• Parts of the exercise:
**A)** Please judge whether each statement below agrees with the bookkeeping notes, answering yes or no and quoting the deciding words: (i) Credit card payments count as cash sales. (ii) In a credit sale, payment is made at once. (iii) Recording a cash sale requires the VAT amount.
**B)** Name every payment method the bookkeeping notes list for a cash sale.
**C)** From the bookkeeping notes, extract the part that opens with the words containing "Core Function of" and closes with "for immediate payment.".

• Page excerpt:
========================================

Chapter 2 Selling Goods and Services

Chapter 2 Selling Goods and Services Notes

Core Function of Commercial Business

  • The primary function is to sell goods or services to make a profit.
  • Profit is directly linked to sales.

Cash Sales

  • In bookkeeping, a cash sale means an exchange of goods/services for immediate payment.
  • Payment methods include:
    • Cheque
    • Debit card
    • Bank transfer
    • Notes and coins
  • Even credit card payments are considered cash sales because the credit card company pays immediately.
  • To record a cash sale, you need:
    • Net amount (price without VAT)
    • VAT amount
    • Total amount received (including VAT)

Credit Sales

  • A credit sale involves selling goods/services with payment made later.
  • Common among businesses with payment terms like 7, 30, or more days.
  • Advantages:
    • Encourages more frequent purchases.

========================================

• Listed records:
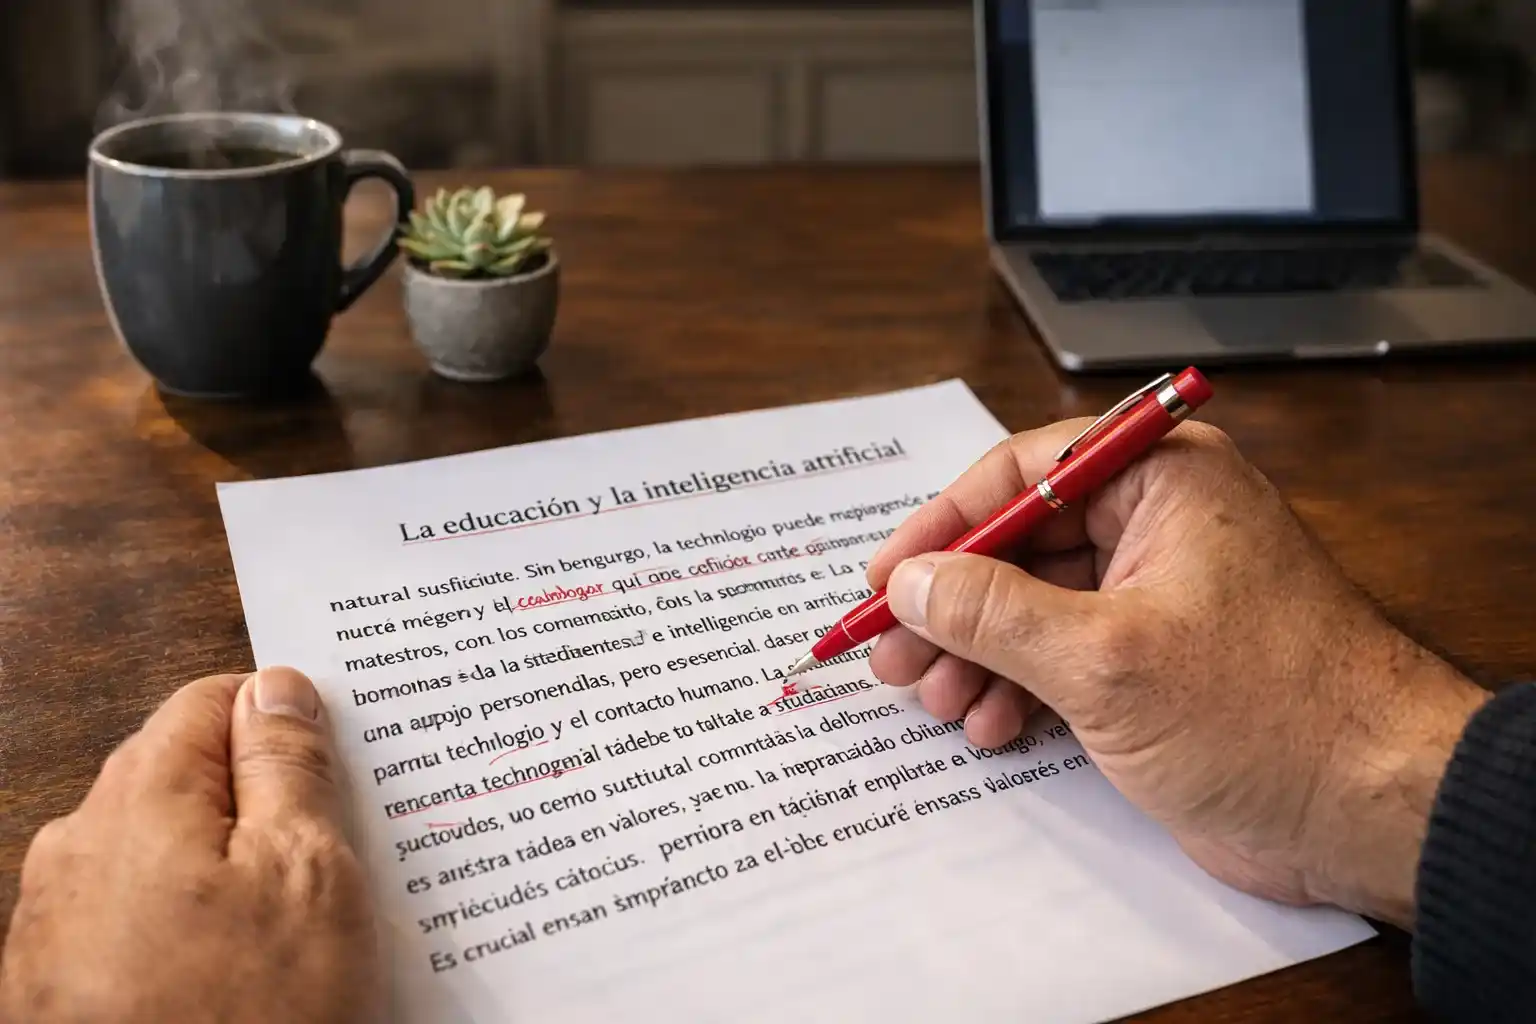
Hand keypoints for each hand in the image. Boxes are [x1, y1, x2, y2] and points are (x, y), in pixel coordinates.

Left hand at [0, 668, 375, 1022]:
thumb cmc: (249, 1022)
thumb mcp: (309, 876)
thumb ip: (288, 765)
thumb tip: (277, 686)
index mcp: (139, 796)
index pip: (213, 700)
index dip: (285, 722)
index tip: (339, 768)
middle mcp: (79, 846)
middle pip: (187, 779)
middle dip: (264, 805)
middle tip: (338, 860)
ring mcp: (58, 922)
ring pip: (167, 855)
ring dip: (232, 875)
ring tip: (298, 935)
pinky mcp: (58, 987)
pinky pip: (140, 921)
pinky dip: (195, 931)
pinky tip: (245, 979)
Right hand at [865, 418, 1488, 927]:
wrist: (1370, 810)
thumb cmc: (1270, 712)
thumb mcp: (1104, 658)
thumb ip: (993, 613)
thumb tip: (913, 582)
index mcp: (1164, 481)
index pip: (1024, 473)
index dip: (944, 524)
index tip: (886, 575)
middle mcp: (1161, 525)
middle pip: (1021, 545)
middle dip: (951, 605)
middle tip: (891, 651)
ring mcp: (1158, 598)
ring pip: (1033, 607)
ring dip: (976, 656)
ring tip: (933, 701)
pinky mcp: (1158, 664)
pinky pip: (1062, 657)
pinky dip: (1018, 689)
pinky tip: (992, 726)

========================================

• Results of the tasks:
**A)**
(i) Yes: "Even credit card payments are considered cash sales because the credit card company pays immediately."
(ii) No: "A credit sale involves selling goods/services with payment made later."
(iii) Yes: "To record a cash sale, you need:" … "VAT amount"

**B)** Cheque, debit card, bank transfer, notes and coins

**C)**
Core Function of Commercial Business

  • The primary function is to sell goods or services to make a profit.
  • Profit is directly linked to sales.

Cash Sales

  • In bookkeeping, a cash sale means an exchange of goods/services for immediate payment.